Peter Riendeau: I think it’s no surprise to say this is a conservative industry. There’s a very small pool of suppliers, especially in automotive electronics—both from the component to the tier one and twos.

Because of that, you see a lot of partnerships where you really establish a working relationship with your customers and with their customers, because when things do have an issue, and of course we can all attest we do have issues—with products in the field, with products in manufacturing occasionally—you really see how quickly the string is connected and you’re on the phone, you’re in conference calls, you’re in labs, and your troubleshooting issues, but you’re doing it mutually. And it’s not a blame game as much as it is a [case of] let’s solve this problem, let’s figure out how to make it and never happen again, and that’s I think why the electronic reliability in cars continues to improve at a really rapid rate.

But it also speaks to that sense of a relationship of mutual support even though when it goes to pricing it become adversarial. But it’s certainly on the engineering side and certainly on the manufacturing and operation side, the trend is to have that very tight relationship.

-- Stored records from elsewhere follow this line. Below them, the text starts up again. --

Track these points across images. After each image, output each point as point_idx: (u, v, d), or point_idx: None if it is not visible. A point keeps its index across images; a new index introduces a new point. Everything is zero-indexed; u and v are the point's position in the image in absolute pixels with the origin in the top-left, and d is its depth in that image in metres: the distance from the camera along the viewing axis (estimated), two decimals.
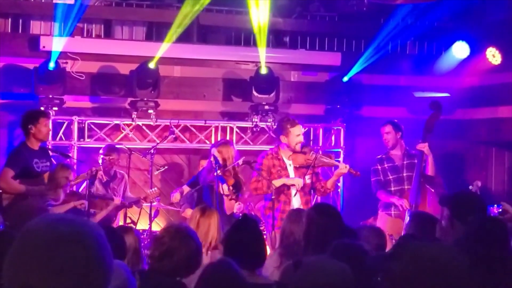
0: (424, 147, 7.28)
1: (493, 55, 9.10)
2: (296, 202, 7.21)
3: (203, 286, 2.90)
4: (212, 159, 7.26)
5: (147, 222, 7.89)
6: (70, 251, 1.50)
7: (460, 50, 9.32)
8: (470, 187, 7.31)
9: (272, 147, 7.64)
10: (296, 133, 7.24)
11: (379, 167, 7.82)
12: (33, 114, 7.12)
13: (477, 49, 9.27)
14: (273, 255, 4.77)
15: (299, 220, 4.54)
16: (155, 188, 8.00)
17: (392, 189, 7.74)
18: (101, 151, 7.97)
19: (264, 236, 4.76)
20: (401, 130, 7.82)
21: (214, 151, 7.28)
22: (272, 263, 4.59)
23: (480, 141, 9.84)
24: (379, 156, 7.89)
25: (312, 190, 7.24)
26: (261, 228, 7.79)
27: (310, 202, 7.28)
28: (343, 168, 7.18)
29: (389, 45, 9.92)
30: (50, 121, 7.65)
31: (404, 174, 7.77)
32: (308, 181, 7.16)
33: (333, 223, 3.90)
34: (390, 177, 7.75)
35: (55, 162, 7.35)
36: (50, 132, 7.68)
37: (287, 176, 7.20)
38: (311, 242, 3.89)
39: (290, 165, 7.23)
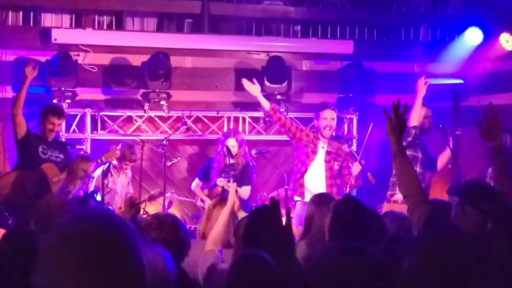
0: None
1: (507, 41, 9.02)
2: (319, 184, 7.41)
3: (235, 279, 2.87)
4: (225, 149, 7.33)
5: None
6: (104, 251, 1.48)
7: (473, 36, 9.23)
8: (490, 169, 7.30)
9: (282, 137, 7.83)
10: (323, 117, 7.56)
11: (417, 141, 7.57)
12: (45, 109, 7.27)
13: (490, 35, 9.19)
14: (300, 244, 4.67)
15: (328, 207, 4.38)
16: (158, 190, 7.99)
17: (418, 170, 7.49)
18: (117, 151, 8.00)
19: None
20: None
21: (232, 141, 7.40)
22: (299, 253, 4.51)
23: None
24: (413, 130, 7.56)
25: (338, 177, 7.50)
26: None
27: (334, 186, 7.35)
28: (355, 169, 7.34)
29: (402, 32, 9.87)
30: (62, 120, 7.61)
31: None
32: (336, 167, 7.44)
33: (359, 218, 3.85)
34: (419, 155, 7.57)
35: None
36: (59, 131, 7.74)
37: (314, 153, 7.53)
38: (335, 236, 3.84)
39: (323, 147, 7.56)
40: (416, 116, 7.49)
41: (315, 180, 7.49)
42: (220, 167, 7.64)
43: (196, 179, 8.18)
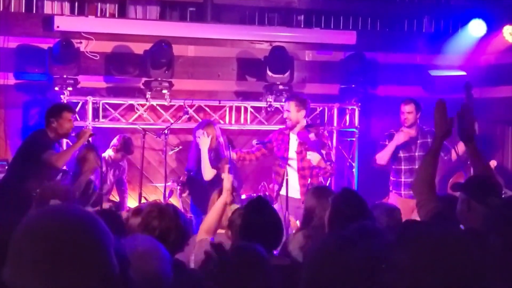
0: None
1: (510, 33, 9.01)
2: (293, 176, 7.40)
3: (228, 271, 2.87)
4: (221, 140, 7.38)
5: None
6: (67, 246, 1.48)
7: (476, 28, 9.22)
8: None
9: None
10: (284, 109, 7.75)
11: (387, 143, 7.82)
12: (56, 107, 6.98)
13: (494, 27, 9.18)
14: (297, 235, 4.71)
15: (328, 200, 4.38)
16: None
17: (403, 167, 7.77)
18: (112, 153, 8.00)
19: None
20: (421, 110, 7.80)
21: (200, 132, 7.38)
22: (296, 244, 4.54)
23: (497, 120, 9.75)
24: (388, 132, 7.91)
25: (311, 174, 7.33)
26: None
27: (307, 177, 7.32)
28: (313, 159, 7.25)
29: (405, 23, 9.84)
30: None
31: (417, 154, 7.76)
32: (309, 157, 7.31)
33: (357, 211, 3.85)
34: (401, 154, 7.78)
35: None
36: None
37: (287, 150, 7.52)
38: (334, 229, 3.84)
39: (296, 139, 7.50)
40: (389, 154, 7.78)
41: (290, 172, 7.45)
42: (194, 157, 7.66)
43: None
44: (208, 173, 7.31)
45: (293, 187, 7.35)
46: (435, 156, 3.91)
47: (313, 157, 7.24)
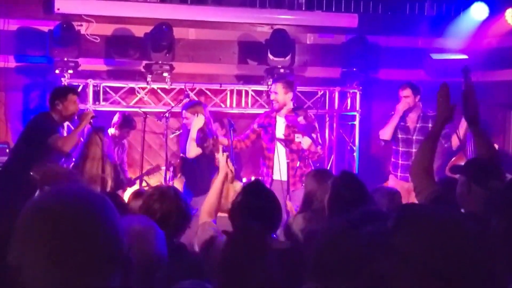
0: None
1: None
2: (282, 159, 7.37)
3: (230, 253, 2.86)
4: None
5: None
6: (74, 228, 1.46)
7: (478, 11, 9.17)
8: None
9: None
10: (271, 91, 7.69)
11: None
12: (61, 90, 6.90)
13: (496, 10, 9.12)
14: (297, 218, 4.71)
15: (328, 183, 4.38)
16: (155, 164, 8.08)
17: (400, 149, 7.79)
18: (114, 131, 8.00)
19: None
20: (420, 93, 7.78)
21: (185, 113, 7.30)
22: (296, 227, 4.55)
23: (498, 103, 9.72)
24: (393, 113, 7.91)
25: (299, 157, 7.33)
26: None
27: (295, 160, 7.32)
28: (304, 142, 7.24)
29: (407, 6, 9.79)
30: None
31: (414, 137, 7.74)
32: (297, 140, 7.28)
33: (357, 194, 3.84)
34: (399, 136, 7.78)
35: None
36: None
37: (273, 133, 7.47)
38: (334, 212, 3.84)
39: (283, 122, 7.47)
40: (392, 128, 7.77)
41: (278, 156, 7.43)
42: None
43: None
44: (192, 150, 7.19)
45: (282, 171, 7.34)
46: (434, 140, 3.88)
47: (304, 141, 7.23)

Alan Manara: We are having more contact with the actual car manufacturers. The reason they’re out there is to gather information understanding technologies in order to formulate a technology strategy.

In order to ensure future use, scalability, pricing, etc. That way they will be capable to turn around and demand or even impose their suppliers to use specific technologies. This can be a good thing or a bad thing for us. It could be a good thing because it allows us to enter places that we couldn’t enter before if we have a good technology or something to offer. But it could be bad because the competition is more open, faster and if you do not have the correct technology the door may not open again. So networks and relationships are critical more cooperation at the engineering and operations level can make or break a deal. Because right now, the things are happening so fast that we have to be able to turn around and call someone at, let’s say Melexis, and understand, not only what their technology is all about, but also logistics, roadmap, capabilities, etc.

Kent Robinett: As the OEMs start setting more architecture direction you need to be talking to them to make sure that your product specifications are correct and that you still need to work with the tier ones for the actual module implementation.